O sea, que no es posible aceptar que se vive en democracia con una administración de la Justicia donde la respuesta judicial al reconocimiento de un derecho o la determinación de quien es inocente o culpable, duerma años y años en los estantes judiciales, con métodos arcaicos, tortuosidades y dilaciones inhumanas.
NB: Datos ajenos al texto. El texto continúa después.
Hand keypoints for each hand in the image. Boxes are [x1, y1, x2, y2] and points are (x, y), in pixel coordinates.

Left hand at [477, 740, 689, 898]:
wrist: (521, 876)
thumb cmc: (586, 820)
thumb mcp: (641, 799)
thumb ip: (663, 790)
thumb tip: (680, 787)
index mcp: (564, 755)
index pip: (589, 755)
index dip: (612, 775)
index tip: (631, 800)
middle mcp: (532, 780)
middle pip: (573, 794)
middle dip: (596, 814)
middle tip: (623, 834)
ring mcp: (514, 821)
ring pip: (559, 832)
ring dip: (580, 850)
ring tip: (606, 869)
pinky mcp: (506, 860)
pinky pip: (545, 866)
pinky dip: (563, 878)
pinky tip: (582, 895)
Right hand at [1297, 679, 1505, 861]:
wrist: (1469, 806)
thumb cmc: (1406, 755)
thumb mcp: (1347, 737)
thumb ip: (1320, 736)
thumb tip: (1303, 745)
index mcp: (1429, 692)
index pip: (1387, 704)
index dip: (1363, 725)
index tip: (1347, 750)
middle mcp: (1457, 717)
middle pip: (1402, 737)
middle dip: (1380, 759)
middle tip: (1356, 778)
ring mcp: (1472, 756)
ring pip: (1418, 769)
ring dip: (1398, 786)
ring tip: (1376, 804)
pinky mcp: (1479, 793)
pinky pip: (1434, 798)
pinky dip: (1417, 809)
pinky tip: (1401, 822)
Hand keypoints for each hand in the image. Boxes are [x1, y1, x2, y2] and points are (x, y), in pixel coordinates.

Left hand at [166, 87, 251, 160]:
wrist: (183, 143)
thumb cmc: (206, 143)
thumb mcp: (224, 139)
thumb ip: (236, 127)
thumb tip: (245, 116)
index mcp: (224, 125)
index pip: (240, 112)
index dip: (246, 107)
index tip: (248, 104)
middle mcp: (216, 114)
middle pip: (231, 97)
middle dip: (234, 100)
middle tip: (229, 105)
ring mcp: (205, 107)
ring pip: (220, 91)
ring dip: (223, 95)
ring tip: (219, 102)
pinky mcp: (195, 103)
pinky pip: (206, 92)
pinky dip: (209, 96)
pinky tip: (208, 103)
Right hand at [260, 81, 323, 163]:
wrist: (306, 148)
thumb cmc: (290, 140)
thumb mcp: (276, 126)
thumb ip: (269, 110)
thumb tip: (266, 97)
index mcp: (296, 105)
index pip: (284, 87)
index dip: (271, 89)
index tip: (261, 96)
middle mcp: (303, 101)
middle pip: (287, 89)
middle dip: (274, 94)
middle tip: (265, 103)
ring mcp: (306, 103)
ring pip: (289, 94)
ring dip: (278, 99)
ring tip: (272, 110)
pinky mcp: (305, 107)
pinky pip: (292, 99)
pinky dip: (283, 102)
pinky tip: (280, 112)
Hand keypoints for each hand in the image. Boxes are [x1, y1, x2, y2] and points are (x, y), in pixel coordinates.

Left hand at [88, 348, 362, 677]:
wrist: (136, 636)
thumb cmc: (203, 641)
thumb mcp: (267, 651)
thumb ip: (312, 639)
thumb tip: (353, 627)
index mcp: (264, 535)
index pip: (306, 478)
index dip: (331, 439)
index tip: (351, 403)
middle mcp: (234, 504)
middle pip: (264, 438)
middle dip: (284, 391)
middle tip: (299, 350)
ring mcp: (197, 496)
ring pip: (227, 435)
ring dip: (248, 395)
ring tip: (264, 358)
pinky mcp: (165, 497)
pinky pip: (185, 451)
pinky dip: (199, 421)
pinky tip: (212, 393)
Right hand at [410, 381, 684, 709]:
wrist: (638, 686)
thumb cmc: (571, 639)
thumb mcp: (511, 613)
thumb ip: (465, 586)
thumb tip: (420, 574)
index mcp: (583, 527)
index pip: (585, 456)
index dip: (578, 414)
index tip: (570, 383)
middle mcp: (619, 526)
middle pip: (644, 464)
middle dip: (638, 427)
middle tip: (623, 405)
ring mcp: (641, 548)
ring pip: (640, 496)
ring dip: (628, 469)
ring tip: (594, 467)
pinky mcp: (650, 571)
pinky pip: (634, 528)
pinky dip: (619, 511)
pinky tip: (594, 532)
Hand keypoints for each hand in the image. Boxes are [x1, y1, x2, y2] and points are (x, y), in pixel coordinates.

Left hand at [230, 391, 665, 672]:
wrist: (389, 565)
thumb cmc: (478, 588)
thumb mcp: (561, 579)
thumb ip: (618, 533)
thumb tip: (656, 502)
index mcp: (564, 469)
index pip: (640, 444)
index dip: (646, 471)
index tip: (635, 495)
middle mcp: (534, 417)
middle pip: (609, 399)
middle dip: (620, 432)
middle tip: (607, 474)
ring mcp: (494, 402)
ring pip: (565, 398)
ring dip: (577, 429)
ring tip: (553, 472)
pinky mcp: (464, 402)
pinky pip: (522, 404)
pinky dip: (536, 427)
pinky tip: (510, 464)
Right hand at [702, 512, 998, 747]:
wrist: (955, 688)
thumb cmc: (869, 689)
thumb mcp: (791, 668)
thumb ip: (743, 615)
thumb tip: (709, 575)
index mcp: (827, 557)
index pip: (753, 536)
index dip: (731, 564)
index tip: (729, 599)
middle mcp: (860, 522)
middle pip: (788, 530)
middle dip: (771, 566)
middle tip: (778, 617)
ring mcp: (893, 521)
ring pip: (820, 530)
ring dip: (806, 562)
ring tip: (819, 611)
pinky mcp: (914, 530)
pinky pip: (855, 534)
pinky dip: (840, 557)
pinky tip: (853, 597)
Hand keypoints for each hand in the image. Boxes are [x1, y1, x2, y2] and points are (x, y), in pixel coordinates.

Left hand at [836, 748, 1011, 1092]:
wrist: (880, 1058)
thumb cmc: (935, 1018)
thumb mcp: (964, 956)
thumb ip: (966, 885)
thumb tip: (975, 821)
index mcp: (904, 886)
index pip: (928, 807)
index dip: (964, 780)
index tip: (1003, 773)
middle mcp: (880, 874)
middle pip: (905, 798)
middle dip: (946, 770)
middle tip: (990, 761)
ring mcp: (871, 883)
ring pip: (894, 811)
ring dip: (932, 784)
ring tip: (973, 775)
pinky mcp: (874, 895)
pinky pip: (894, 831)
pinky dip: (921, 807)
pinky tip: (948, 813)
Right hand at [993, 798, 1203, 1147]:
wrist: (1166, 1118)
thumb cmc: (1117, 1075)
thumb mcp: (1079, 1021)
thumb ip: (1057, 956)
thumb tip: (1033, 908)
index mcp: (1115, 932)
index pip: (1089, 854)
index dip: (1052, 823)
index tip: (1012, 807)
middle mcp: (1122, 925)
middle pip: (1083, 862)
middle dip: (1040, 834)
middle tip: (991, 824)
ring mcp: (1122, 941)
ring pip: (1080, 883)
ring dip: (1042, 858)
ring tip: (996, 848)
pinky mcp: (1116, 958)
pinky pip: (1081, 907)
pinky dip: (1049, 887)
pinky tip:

Con horror hemos de contemplar los daños que causan las excesivas e indebidas dilaciones y procedimientos hay que duran tanto como las cuatro etapas del hombre; es decir, toda una vida.
En Bleak House o Casa desolada, Charles Dickens escribe del famoso caso Jarndyce/Jarndyce como "este pleito de espantapájaros se ha ido complicando tanto con el tiempo que ya nadie recuerda de qué se trata (...); durante la causa han nacido innumerables niños; innumerables jóvenes se han casado; innumerables ancianos han muerto. Docenas de personas se han encontrado delirantemente convertidas en partes (...), sin saber cómo ni por qué; familias enteras han heredado odios legendarios junto con el pleito. El pequeño demandante, o demandado, al que prometieron un caballito de madera cuando se fallara el pleito, ha crecido, ha poseído un caballo de verdad y se ha ido al trote al otro mundo. Las jovencitas pupilas del tribunal han ido marchitándose al hacerse madres y abuelas; se ha ido sucediendo una larga procesión de cancilleres que han ido desapareciendo a su vez; la legión de certificados para el pleito se ha transformado en meros certificados de defunción; quizá ya no queden en el mundo más de tres Jarndyce desde que el viejo Tom Jarndyce, desesperado, se voló la tapa de los sesos en un café de Chancery Lane (...)".
No sé si algún día el hombre al que me he referido y que justifica estas líneas será indemnizado por el Estado ante un patente "funcionamiento anormal de la Administración de Justicia" y en aplicación de los artículos 292 y siguientes de la Ley Orgánica del Poder Judicial. De tener éxito en la pretensión, se me ocurre que con el dinero que reciba podría comprarse un reloj suizo, con todos los adelantos y hasta con números fluorescentes para la noche. Un reloj con mucha vida que le haga superar el amargo, bárbaro y desalmado tiempo de esos casi diez años de espera judicial. Camilo José Cela hubiera escrito unas páginas memorables –algo hizo con mano maestra en El asesinato del perdedor- dedicadas a las víctimas de la desidia de la Justicia, esa institución por la que Cronos, el anciano dios del tiempo, llora de impotencia y rabia al verla con tanta galbana.